───── Page text

In principle, the answer is simply the critical mass, multiplied by 80% divided by 4%. That gives a number somewhere between 300 and 750 kg. However, this is “the slow road”. If there is only this bare minimum amount, it will take considerable time to enrich to HEU.

By raising the tail enrichment, one can enrich to HEU with less enrichment capacity, but at the cost of needing more LEU as input. That is to say, given fixed enrichment capacity, it’s faster and easier to enrich 2000 kg of LEU to 50 kg of HEU, than it is to enrich 750 kg of LEU to 50 kg of HEU. (

For a nation with access to much LEU (as Iran does have under IAEA safeguards) and limited enrichment capacity, the fastest breakout capability is achieved by enriching as much LEU as possible, combined with “good” weapons design.

So how much LEU is needed to build a weapon? Actually “needed” is 350-700 kg. But given Iran’s limited enrichment capacity, considerably more would be desired before committing to enrich to HEU. There really is no red line in LEU quantities.

Updated: CKR rightly points out that good weapons design can have a strategic impact for a longer time than I had supposed, due to improved "weight engineering" for delivery, esp. by missile. Contrary to what I had first thought, the point is well taken, especially in light of today's ACW post about the North Korean weapon test; such designs drive down the fissile mass needed.

──────────
───── Data

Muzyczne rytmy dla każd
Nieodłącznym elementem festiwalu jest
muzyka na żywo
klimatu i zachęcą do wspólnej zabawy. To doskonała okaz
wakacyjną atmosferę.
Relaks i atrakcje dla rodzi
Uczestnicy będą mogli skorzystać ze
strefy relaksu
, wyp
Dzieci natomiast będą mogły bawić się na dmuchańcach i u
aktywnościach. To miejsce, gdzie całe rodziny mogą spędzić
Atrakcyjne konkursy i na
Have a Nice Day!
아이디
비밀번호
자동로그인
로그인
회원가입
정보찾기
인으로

──────────

Pick up the page text on how much low-enriched uranium a weapon requires, and carry it on from its final sentence.

Update II: Figure 2 on page 16 of Cochrane & Paine has a good summary of how design quality impacts yield. A 10 kt yield would be a very reasonable one to demonstrate a deterrent capability. If I were a project manager, I would be focussed on the low-tech designs for a first weapon, just to be absolutely sure it went BANG. However, there's some evidence North Korea and Pakistan both tried to start out in the medium technology range.


Anonymous Cheryl Rofer said...

To me it seems that there is only a very short time period in the life of a nuclear power in which quality of nuclear design actually matters.

Unless you want to put your weapon on a missile. You can build big missiles to deliver big weapons or small missiles to deliver small weapons.

9:05 PM  
Blogger Andrew Foland said...

Delivery is one of the engineering things definitely beyond my ken. I struggled with it in the writing. But as far as I can tell, everything that reduces the critical mass increases the package mass. This is why it seems to me that delivery may present a choice opposed to material use.

But if I'm missing something obvious that you can tell me, please do...

7:12 AM  
Blogger Andrew Foland said...

If it's an option, wouldn't I expect the best missile-delivery design to be to simply use plutonium?

7:28 AM  
Anonymous Yogesh said...

If the weapon has 60 kg of EU or 10 kg of plutonium. What will be life time of device? or can they re-cycled it ? How much time they will take to process 60 kg of EU .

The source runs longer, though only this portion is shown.